You know who I don't think has an attention span? Carter Page. Recent word is he sat and was interviewed by the FBI for ten hours without a lawyer. I've seen this guy on tv. He's one of the lawyer-needingest people I've ever seen. His eventual public hearing will be delightful, I have no doubt.

But you probably know what I think the big story is--a person connected to Michael Flynn was trolling the DarkWeb for Hillary Clinton's emails--that's right, the guy who already wasn't admitting he was paid by Russia and Turkey and contacting foreign agents here and there, was also trying to interface with haxxors. Now, I guess on one hand you could just look at Mike Flynn as your obvious burnable scapegoat--a bad-idea engine that the rest of the campaign should really distance themselves from, right? But keep in mind that the President-elect had this guy onboard through the transition even when what he was about was supposedly coming to light via warnings from Deputy AG Sally Yates. (But you know what? I think they knew before that. I just do.)

But it gets weirder--Matt Tait shares a little more info at Lawfare, and drops other Trump campaign and transition names into the mix. Trump and them can shill O'Keefe taping CNN personalities saying that the Russia investigation is a "nothingburger". (I point to Van Jones' very capable defense of himself and indictment of O'Keefe's methods.) But this is on a par with Comey's presumable assurances that Trump wasn't under investigation--the missing word is "yet". The collusion isn't a "slam-dunk"--yet. Trump wasn't under investigation--until he clearly had to be because of apparent obstruction: which begs the question--why is he so loathe to being transparent about the Russia question at all, if transparency would put it to bed? Answer--I don't know, but I know what it looks like.

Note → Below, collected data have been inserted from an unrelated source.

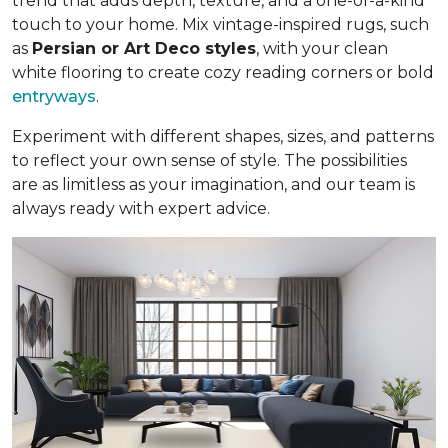
trend that adds depth, texture, and a one-of-a-kind
touch to your home. Mix vintage-inspired rugs, such
as
Persian or Art Deco styles
, with your clean
white flooring to create cozy reading corners or bold
entryways
.
Experiment with different shapes, sizes, and patterns
to reflect your own sense of style. The possibilities
are as limitless as your imagination, and our team is
always ready with expert advice.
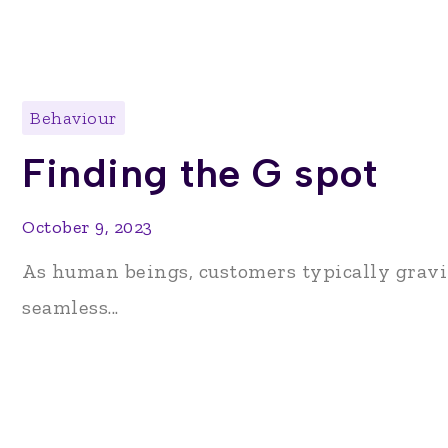
Behaviour
Finding the G spot
October 9, 2023
As human beings, customers typically gravi
seamless...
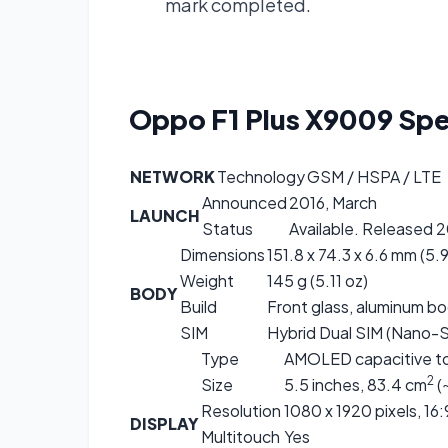
mark completed.
Oppo F1 Plus X9009
Spe
NETWORK
Technology
GSM / HSPA / LTE
Announced
2016, March
LAUNCH
Status
Available. Released 
Dimensions
151.8 x 74.3 x 6.6 mm (5.9
Weight
145 g (5.11 oz)
BODY
Build
Front glass, aluminum b
SIM
Hybrid Dual SIM (Nano-S
Type
AMOLED capacitive to
2
Size
5.5 inches, 83.4 cm
(
Resolution
1080 x 1920 pixels, 16:
DISPLAY
Multitouch
Yes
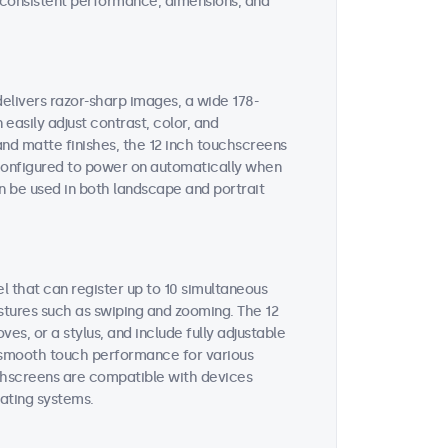
on consistent performance, dimensions, and
delivers razor-sharp images, a wide 178-
easily adjust contrast, color, and
and matte finishes, the 12 inch touchscreens
e configured to power on automatically when
n be used in both landscape and portrait
l that can register up to 10 simultaneous
stures such as swiping and zooming. The 12
s, or a stylus, and include fully adjustable
es smooth touch performance for various
uchscreens are compatible with devices
ating systems.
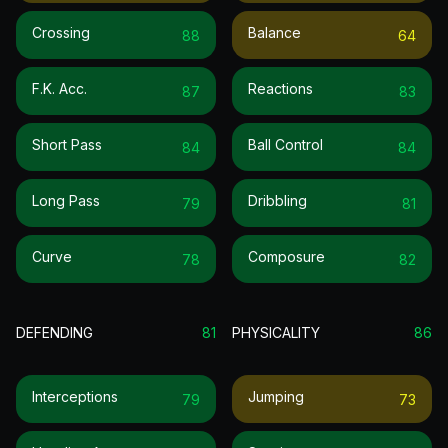
Crossing
Balance
88
64
F.k. Acc.
Reactions
87
83
Short Pass
Ball Control
84
84
Long Pass
Dribbling
79
81
Curve
Composure
78
82
DEFENDING
81
PHYSICALITY
86
Interceptions
Jumping
79
73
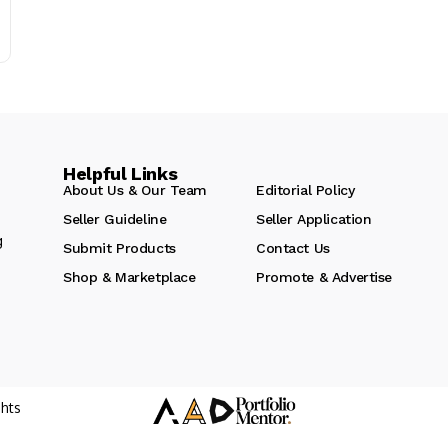
Helpful Links
About Us & Our Team
Editorial Policy
Seller Guideline
Seller Application
g
Submit Products
Contact Us
Shop & Marketplace
Promote & Advertise
hts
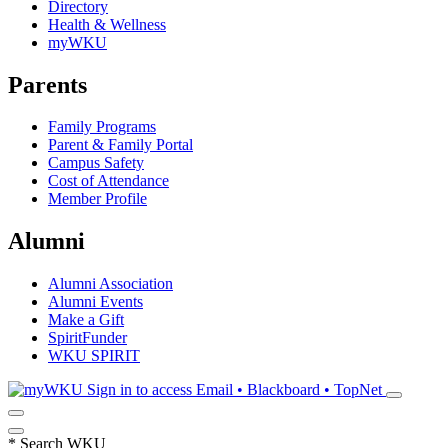
Directory
Health & Wellness
myWKU
Parents
Family Programs
Parent & Family Portal
Campus Safety
Cost of Attendance
Member Profile
Alumni
Alumni Association
Alumni Events
Make a Gift
SpiritFunder
WKU SPIRIT
Sign in to access
Email • Blackboard • TopNet
*
Search WKU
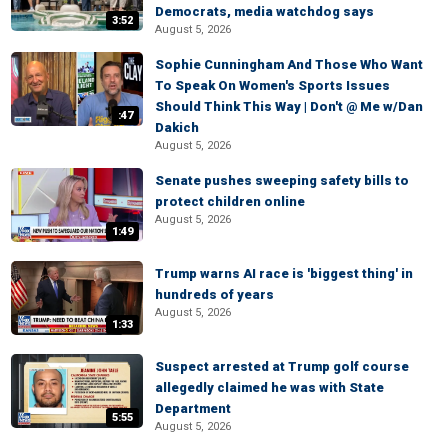
Democrats, media watchdog says
3:52
August 5, 2026
Sophie Cunningham And Those Who Want
To Speak On Women's Sports Issues
Should Think This Way | Don't @ Me w/Dan
:47
Dakich
August 5, 2026
Senate pushes sweeping safety bills to
protect children online
August 5, 2026
1:49
Trump warns AI race is 'biggest thing' in
hundreds of years
August 5, 2026
1:33
Suspect arrested at Trump golf course
allegedly claimed he was with State
Department
5:55
August 5, 2026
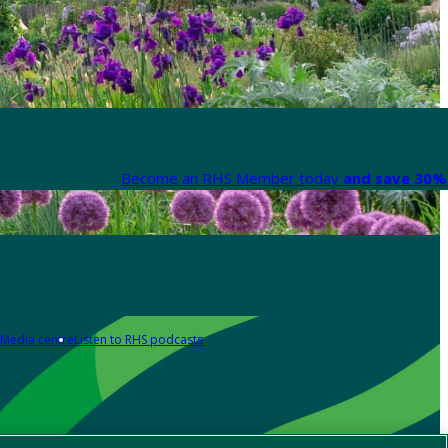
Become an RHS Member today
and save 30% 
Media centre
Listen to RHS podcasts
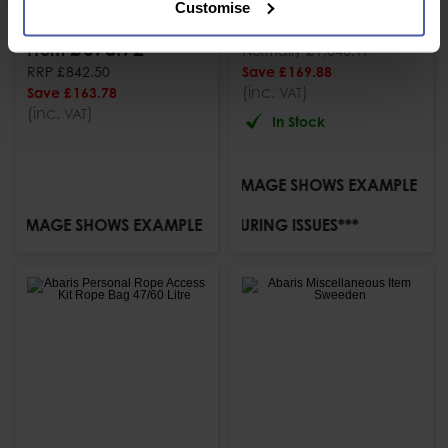
Customise
Kit
£
870
.
29
From
PACK
£
678
.
72
From
Normally
£
1,040
.
17
RRP
£
842
.
50
Save
£
169
.
88
(inc.
)
Save
£
163
.
78
VAT
(inc.
)
VAT
In Stock
***IMAGE SHOWS EXAMPLE KIT***
VAILABLE DUE TO MANUFACTURING ISSUES***
IMAGE SHOWS EXAMPLE KIT***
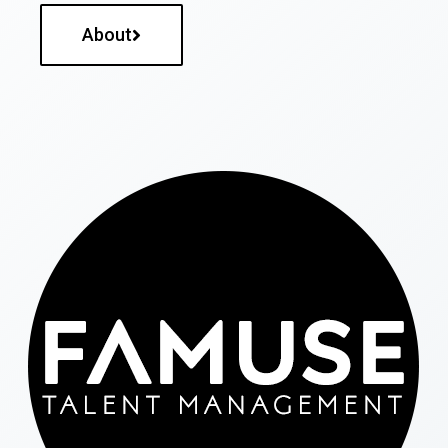
About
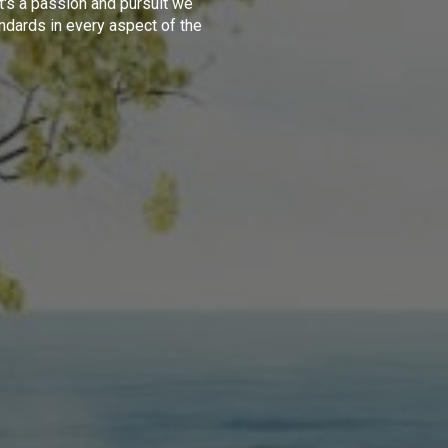
t's a passion and pursuit we
ndards in every aspect of the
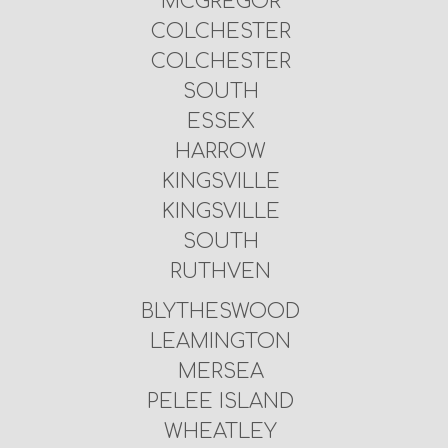
MCGREGOR
COLCHESTER
COLCHESTER
SOUTH
ESSEX
HARROW
KINGSVILLE
KINGSVILLE
SOUTH
RUTHVEN
BLYTHESWOOD
LEAMINGTON
MERSEA
PELEE ISLAND
WHEATLEY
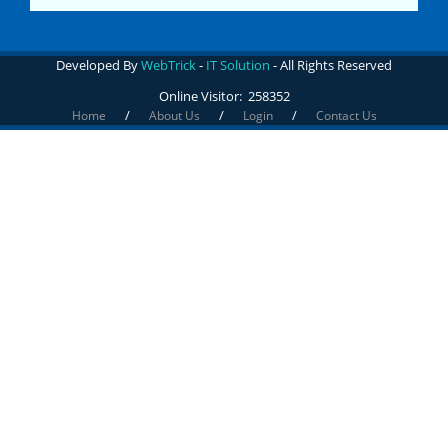
Developed By
WebTrick
-
IT Solution
- All Rights Reserved
Online Visitor:
258352
/
/
/
Home
About Us
Login
Contact Us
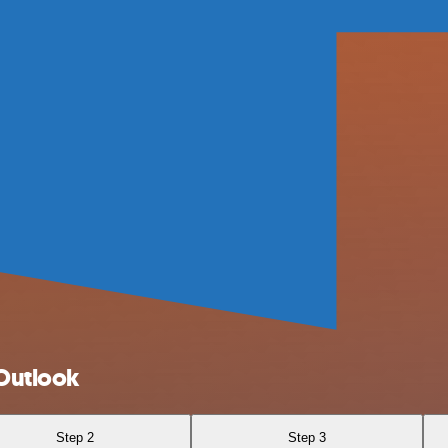
Outlook
Step 2
Step 3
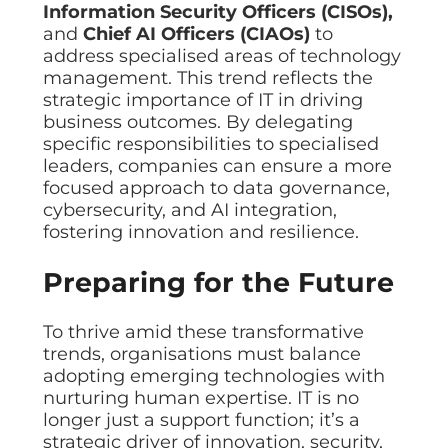
Information Security Officers (CISOs),
and
Chief AI Officers (CIAOs)
to
address specialised areas of technology
management. This trend reflects the
strategic importance of IT in driving
business outcomes. By delegating
specific responsibilities to specialised
leaders, companies can ensure a more
focused approach to data governance,
cybersecurity, and AI integration,
fostering innovation and resilience.
Preparing for the Future
To thrive amid these transformative
trends, organisations must balance
adopting emerging technologies with
nurturing human expertise. IT is no
longer just a support function; it’s a
strategic driver of innovation, security,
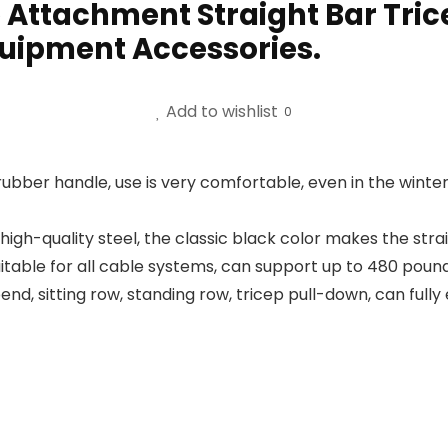
 Attachment Straight Bar Tri
uipment Accessories.
Add to wishlist
0
ubber handle, use is very comfortable, even in the winter 
 high-quality steel, the classic black color makes the st
uitable for all cable systems, can support up to 480 pound
nd, sitting row, standing row, tricep pull-down, can fully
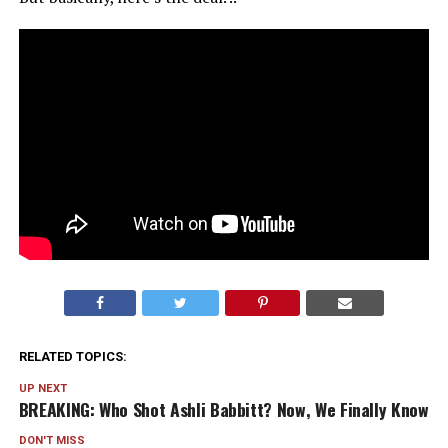
RELATED TOPICS:
UP NEXT
BREAKING: Who Shot Ashli Babbitt? Now, We Finally Know
DON'T MISS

But on the subject of "deliverables", which is the theme of this Grab-bag post, Trump has been beating around for some "deliverables" to court Putin with.  I'm not sure why President Trump of the United States of America thinks he needs to provide Putin with treats when Putin seems to have interfered in our elections and is not a good global citizen (as is borne out by the whole trying to annex Crimea thing, and don't get me started on how former Trump Campaign Manager Paul Manafort is all up in that.) We (the US) should just have the presence of reputation and character to lean on them, instead of having to "deal". But...Trump. Could someone this compromised be said to be a free actor on the behalf of his country?

But there is this one interesting thing--we know Russia was looking for state voter registration data. Trump's bogus-ass voter commission thingie, which is following up on his entirely unsubstantiated claim that there were several illegal voters in the 2016 elections, recently asked for tons of personal voter data, which has prompted several states to tell the Administration where to stick it.

For which I can't blames them--who are they to tell states how to run their elections--whatever happened to states' rights, right? Why shouldn't states protect their sensitive voter data from big government? (This is clearly on-the-books law for many states.) I think the request for data itself is ominous--how it is going to be used--to purge voters--legitimate voters? To target groups for exclusion from voting? This looks like a civil rights complaint in the making, right?)

But maybe this data is just another "deliverable" to Putin. After all, Trump hasn't given us any reason to trust him, and his Homeland Security has no plan to secure our elections.